Retype only what runs from the first line of the listing to the line holding "Imidazolecarboxylic Acids and Their", both included. Do not retype the pictures.

▶

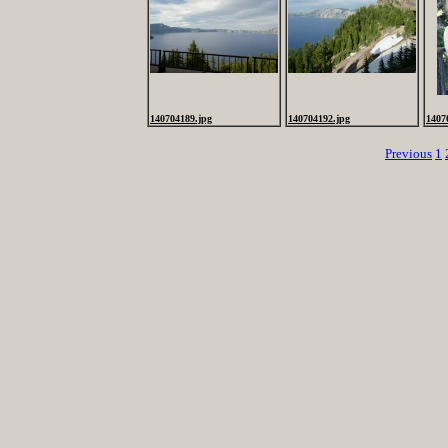
140704189.jpg
140704192.jpg
1407
Previous
1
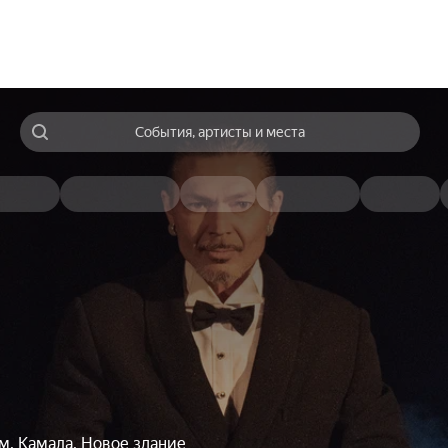
События, артисты и места
м. Камала. Новое здание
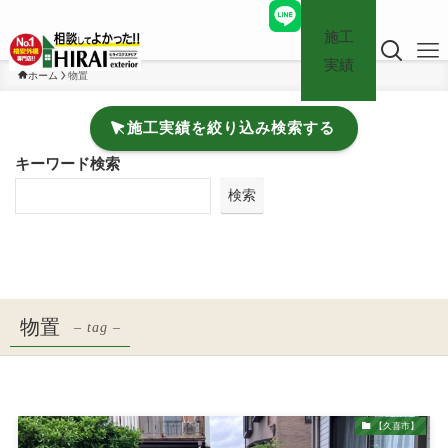
施工
実績
ホーム
物置
施工実績を絞り込み検索する
キーワード検索
検索
物置
– tag –
【久喜市】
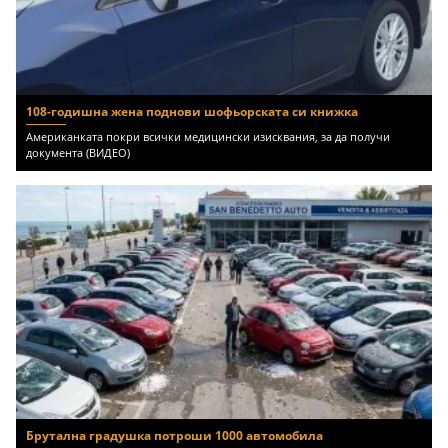
108-годишна жена поднови шофьорската си книжка
Американката покри всички медицински изисквания, за да получи
документа (ВИДЕО)
Брутална градушка потроши 1000 автомобила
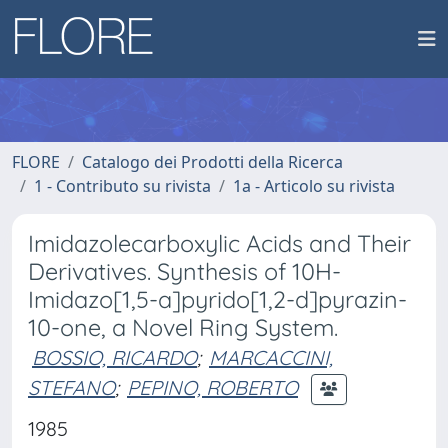
FLORE
Catalogo dei Prodotti della Ricerca
1 - Contributo su rivista
1a - Articolo su rivista
Imidazolecarboxylic Acids and Their
Derivatives. Synthesis of 10H-
Imidazo[1,5-a]pyrido[1,2-d]pyrazin-
10-one, a Novel Ring System.
BOSSIO, RICARDO
;
MARCACCINI,
STEFANO
;
PEPINO, ROBERTO
1985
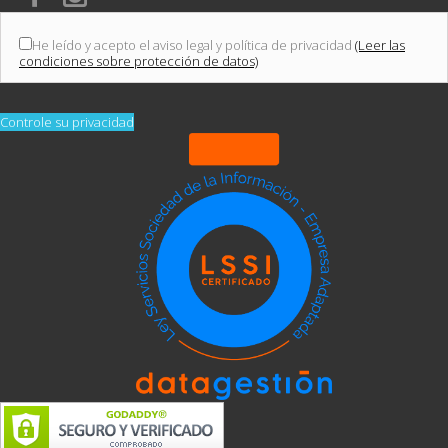
He leído y acepto el aviso legal y política de privacidad
(Leer las
condiciones sobre protección de datos)
Controle su privacidad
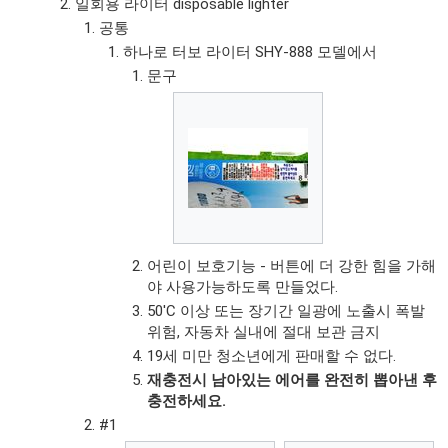
일회용 라이터 disposable lighter
공통
하나로 터보 라이터 SHY-888 모델에서
문구
어린이 보호기능 - 버튼에 더 강한 힘을 가해
야 사용가능하도록 만들었다.
50'C 이상 또는 장기간 일광에 노출시 폭발
위험, 자동차 실내에 절대 보관 금지
19세 미만 청소년에게 판매할 수 없다.
재충전시 남아있는 에어를 완전히 뽑아낸 후
충전하세요.
#1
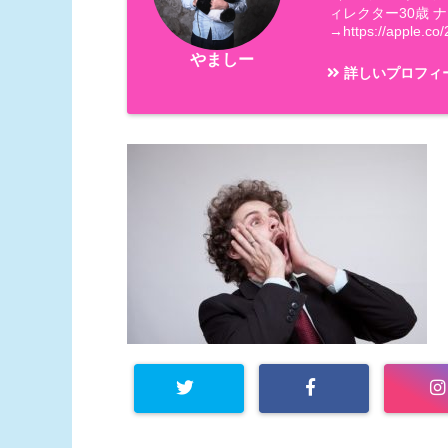
ィレクター30歳 
→https://apple.co/
やましー
詳しいプロフィ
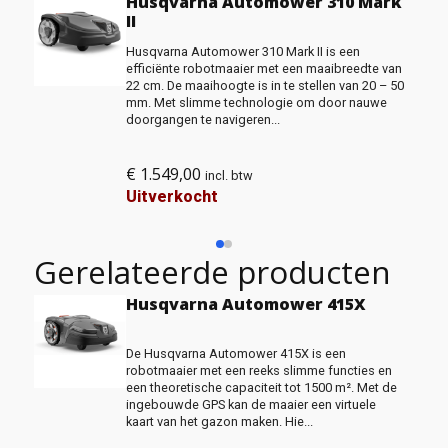
Husqvarna Automower 310 Mark
II
Husqvarna Automower 310 Mark II is een
efficiënte robotmaaier met een maaibreedte van
22 cm. De maaihoogte is in te stellen van 20 – 50
mm. Met slimme technologie om door nauwe
doorgangen te navigeren...
€
1.549,00
incl. btw
Uitverkocht
Gerelateerde producten
Husqvarna Automower 415X
De Husqvarna Automower 415X is een
robotmaaier met een reeks slimme functies en
een theoretische capaciteit tot 1500 m². Met de
ingebouwde GPS kan de maaier een virtuele
kaart van het gazon maken. Hie...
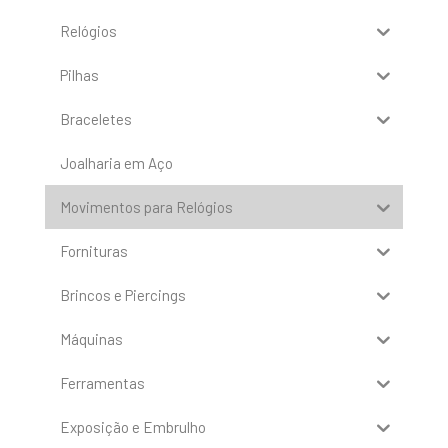
Relógios
Pilhas
Braceletes
Joalharia em Aço
Movimentos para Relógios
Fornituras
Brincos e Piercings
Máquinas
Ferramentas
Exposição e Embrulho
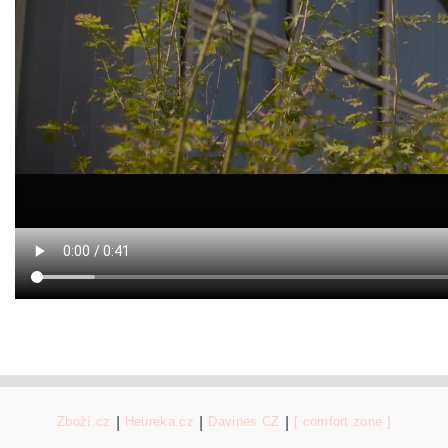
Zboží.cz
|
Heureka.cz
|
Davines CZ
|
[ comfort zone ]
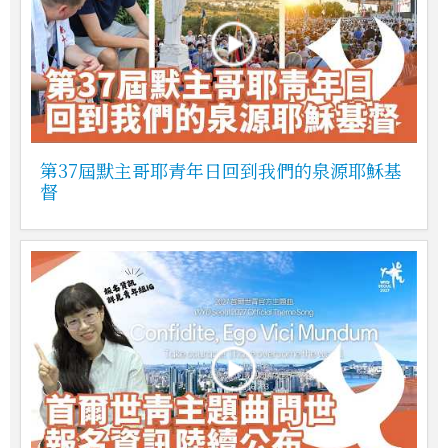
第37屆默主哥耶青年日回到我們的泉源耶穌基
督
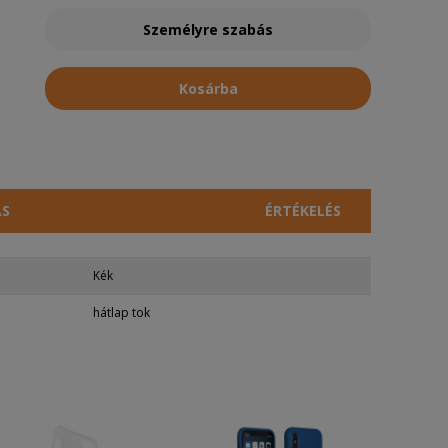
Személyre szabás
Kosárba
ÁS
ÉRTÉKELÉS
Kék
hátlap tok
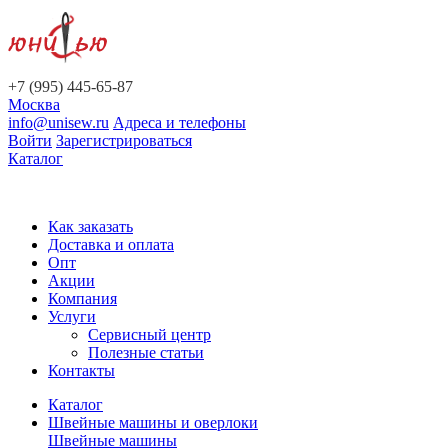
+7 (995) 445-65-87
Москва
info@unisew.ru
Адреса и телефоны
Войти
Зарегистрироваться
Каталог
Как заказать
Доставка и оплата
Опт
Акции
Компания
Услуги
Сервисный центр
Полезные статьи
Контакты
Каталог
Швейные машины и оверлоки
Швейные машины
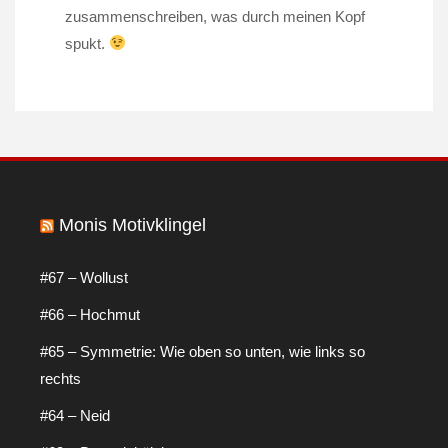
zusammenschreiben, was durch meinen Kopf
spukt.
Monis Motivklingel
#67 – Wollust
#66 – Hochmut
#65 – Symmetrie: Wie oben so unten, wie links so
rechts
#64 – Neid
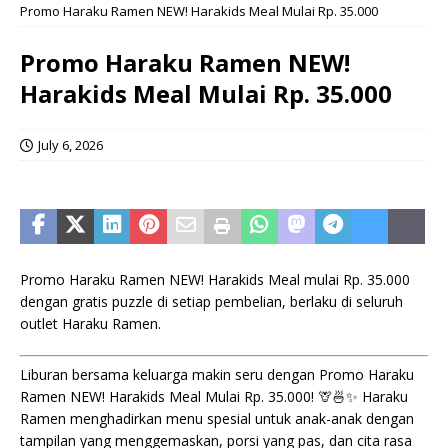
Promo Haraku Ramen NEW! Harakids Meal Mulai Rp. 35.000
Promo Haraku Ramen NEW!
Harakids Meal Mulai Rp. 35.000
July 6, 2026
Promo Haraku Ramen NEW! Harakids Meal mulai Rp. 35.000
dengan gratis puzzle di setiap pembelian, berlaku di seluruh
outlet Haraku Ramen.
Liburan bersama keluarga makin seru dengan Promo Haraku
Ramen NEW! Harakids Meal Mulai Rp. 35.000! 🦒🍜✨ Haraku
Ramen menghadirkan menu spesial untuk anak-anak dengan
tampilan yang menggemaskan, porsi yang pas, dan cita rasa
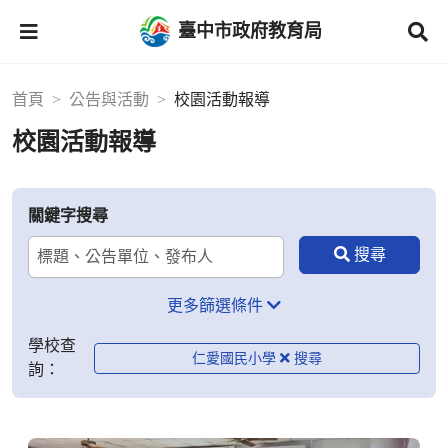
臺中市政府教育局
首頁
公告與活動
校園活動報導
校園活動報導
關鍵字搜尋
更多篩選條件
學校查
仁愛國民小學
詢：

◀

Response to the exercise >>
140704189.jpg
140704192.jpg
1407
Previous
1
События, артисты и места
м. Камала. Новое здание
施工
実績
ホーム
物置
施工実績を絞り込み検索する
キーワード検索
検索
物置
– tag –
【久喜市】
108-годишна жена поднови шофьорската си книжка
Американката покри всички медицински изисквания, за да получи
документа (ВИДЕО)
Брутална градушка потроши 1000 автомобила
FLORE
Catalogo dei Prodotti della Ricerca
1 - Contributo su rivista
1a - Articolo su rivista
Imidazolecarboxylic Acids and Their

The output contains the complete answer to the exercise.